You’ll have to use http://192etc:port. So no httpS for internal access

This is not really correct. When you use http this implies that you want to connect to port 80 without encryption, while using https implies that you want to use an ssl connection to port 443.

You can still use https on a different port, Proxmox by default exposes itself on https://proxmox-ip:8006 for example.

Its still better to use (sub)domains as then you don't have to remember strings of numbers.

[–] TemperateFox 1 points 1 year ago* (last edited 1 year ago) (1 children)

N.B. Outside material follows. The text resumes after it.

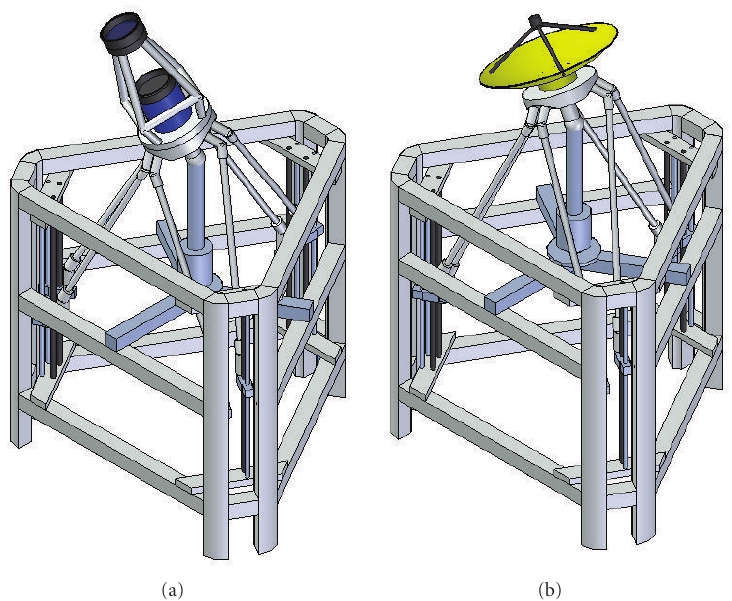
Figure 11: Possible applications of Hexasphere as mounts of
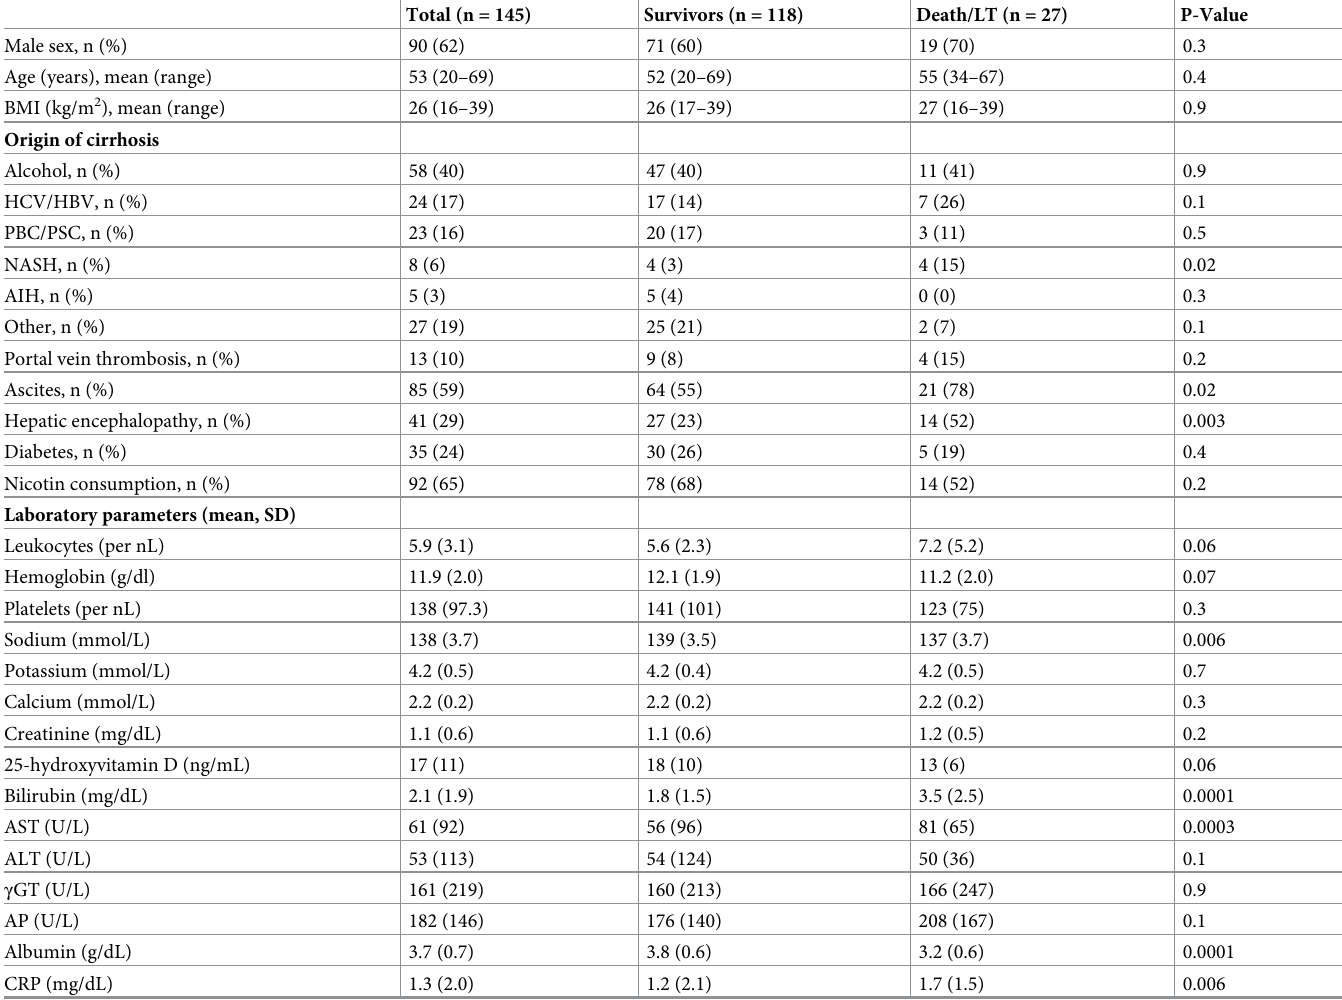
Table 1. Baseline and demographic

I understand, though if the services you're hosting are all http by themselves, and https due to a reverse proxy, if you attempt to connect to the reverse proxy it'll only serve the root service. I'm not aware of a method of getting to subdomains from the reverse proxy if you try to reach it locally via ip.

[–] macgregor@lemmy.world 2 points 1 year ago (1 children)

Generally a hostname based reverse proxy routes requests based on the host header, which some tools let you set. For example, curl:

curl -H 'Host: my.local.service.com' http://192.168.1.100

here 192.168.1.100 is the LAN IP address of your reverse proxy and my.local.service.com is the service behind the proxy you are trying to reach. This can be helpful for tracking down network routing problems.

If TLS (https) is in the mix and you care about it being fully secure even locally it can get a little tricky depending on whether the route is pass through (application handles certs) or terminate and reencrypt (reverse proxy handles certs). Most commonly you'll run into problems with the client not trusting the server because the "hostname" (the LAN IP address when accessing directly) doesn't match what the certificate says (the DNS name). Lots of ways around that as well, for example adding the service's LAN IP address to the cert's subject alternate names (SAN) which feels wrong but it works.

Personally I just run a little DNS server so I can resolve the various services to their LAN IP addresses and TLS still works properly. You can use your /etc/hosts file for a quick and dirty "DNS server" for your dev machine.

[–] TemperateFox 1 points 1 year ago

Thanks for the info, lot there I didn't know. Yeah after a few years on paths, I also ended up with a local DNS server and using subdomains.